Cette correspondance corrobore le compte-rendu de la visite effectuée par les services de l'inspection du travail le 10 septembre 2007 et met en évidence l'existence des fautes commises par la SA Sita IDF. Cette correspondance a conduit le procureur de la République à classer sans suite la plainte déposée par [D] [W]. Dès lors, et pour répondre aux allégations de la SA Sita IDF sur ce point, ce classement ne permet aucunement de conclure à l'absence de faute.
Les pièces produites de part et d'autre ne permettent pas de retenir à l'encontre de [D] [W] une faute, dès lors que rien ne permet d'affirmer qu'il ne portait pas le matériel de sécurité conforme et que la violation de l'obligation de travailler en binôme ne saurait lui être imputée puisque c'est le préposé de la SA Sita IDF qui a quitté les lieux.
Il y a lieu de juger en conséquence que c'est à bon droit que les premiers juges ont déclaré la SA Sita IDF entièrement responsable des conséquences dommageables de l'accident dont [D] [W] a été victime le 30 juillet 2007 et a jugé que la société Jean Mirmont n'avait commis aucune faute, étant observé que devant la cour la responsabilité de celle-ci n'est plus recherchée.
Le jugement sera également confirmé en ce qu'il a ordonné une expertise médicale, a alloué une provision de 20 000 euros à [D] [W] dont le montant n'est pas discuté et a réservé le sort des autres demandes. Dans l'attente du dépôt du rapport d'expertise, les demandes que forme la CPAM de l'Eure devant le cour sont prématurées.
En application de l'article 700 du code de procédure civile, la société [J] [L] et [D] [W] sont fondés à demander chacun l'allocation de la somme de 1 500 euros mise à la charge de la SA Sita IDF.

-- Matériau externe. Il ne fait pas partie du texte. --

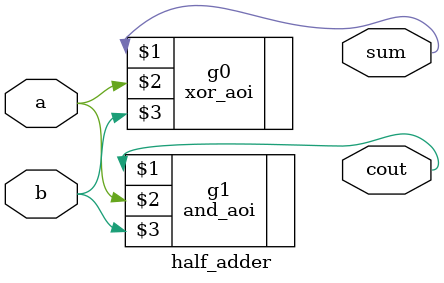
<source format=v>
module half_adder (
    output sum, cout,
    input a, b
);

    xor_aoi g0 (sum, a, b);
    and_aoi g1 (cout, a, b);
    
endmodule
</source>
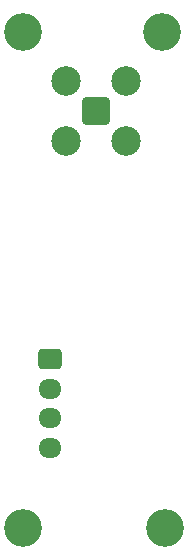
<source format=gbr>
%TF.GenerationSoftware,KiCad,Pcbnew,8.0.8*%
%TF.CreationDate,2025-02-07T05:59:22-05:00*%
%TF.ProjectId,SensorBoardNoMCU,53656e73-6f72-4426-9f61-72644e6f4d43,rev?*%
%TF.SameCoordinates,Original*%
%TF.FileFunction,Soldermask,Bot*%
%TF.FilePolarity,Negative*%
%FSLAX46Y46*%
G04 Gerber Fmt 4.6, Leading zero omitted, Abs format (unit mm)*
G04 Created by KiCad (PCBNEW 8.0.8) date 2025-02-07 05:59:22*
%MOMM*%
%LPD*%
G01*
G04 APERTURE LIST*
G04 Aperture macros list*
%AMRoundRect*
0 Rectangle with rounded corners*
0 $1 Rounding radius*
0 $2 $3 $4 $5 $6 $7 $8 $9 X,Y pos of 4 corners*
0 Add a 4 corners polygon primitive as box body*
4,1,4,$2,$3,$4,$5,$6,$7,$8,$9,$2,$3,0*
0 Add four circle primitives for the rounded corners*
1,1,$1+$1,$2,$3*
1,1,$1+$1,$4,$5*
1,1,$1+$1,$6,$7*
1,1,$1+$1,$8,$9*
0 Add four rect primitives between the rounded corners*
20,1,$1+$1,$2,$3,$4,$5,0*
20,1,$1+$1,$4,$5,$6,$7,0*
20,1,$1+$1,$6,$7,$8,$9,0*
20,1,$1+$1,$8,$9,$2,$3,0*%
G04 Aperture macros list end*
%ADD10C,3.200000*%
%ADD11RoundRect,0.200100X-0.949900X0.949900X-0.949900X-0.949900X0.949900X-0.949900X0.949900X0.949900X0*%
%ADD12C,2.500000*%
%ADD13RoundRect,0.250000X-0.725000X0.600000X-0.725000X-0.600000X0.725000X-0.600000X0.725000X0.600000X0*%
%ADD14O,1.950000X1.700000*%
G04 APERTURE END LIST*
D10*
%TO.C,H2*%
X92000000Y-56000000D03*
%TD*%
%TO.C,H4*%
X104000000Y-98000000D03*
%TD*%
D11*
%TO.C,J1*%
X98125000Y-62750000D03*
D12*
X100665000Y-60210000D03*
X95585000Y-60210000D03*
X100665000Y-65290000D03*
X95585000Y-65290000D03*
%TD*%
D10*
%TO.C,H3*%
X92000000Y-98000000D03*
%TD*%
D13*
%TO.C,J2*%
X94250000Y-83750000D03*
D14*
X94250000Y-86250000D03*
X94250000Y-88750000D03*
X94250000Y-91250000D03*
%TD*%
D10*
%TO.C,H1*%
X103750000Y-56000000D03*
%TD*%
M02*

</source>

La SA Sita IDF, qui succombe, supportera la charge des dépens d'appel qui seront recouvrés conformément aux dispositions de l'article 699 du code de procédure civile.
PAR CES MOTIFS
La cour, statuant publiquement par arrêt contradictoire,
Confirme le jugement entrepris en toutes ses dispositions,
Y ajoutant,
Condamne la SA Sita IDF à payer à [D] [W] et à la société Jean Mirmont chacun la somme de 1 500 euros en application de l'article 700 du code de procédure civile,
Condamne la SA Sita IDF aux dépens d'appel qui seront recouvrés conformément aux dispositions de l'article 699 du code de procédure civile.
- prononcé publiquement par mise à disposition de l'arrêt au greffe de la cour, les parties en ayant été préalablement avisées dans les conditions prévues au deuxième alinéa de l'article 450 du code de procédure civile.
- signé par Madame Véronique BOISSELET, Président et par Madame Lise BESSON, Greffier, auquel la minute de la décision a été remise par le magistrat signataire.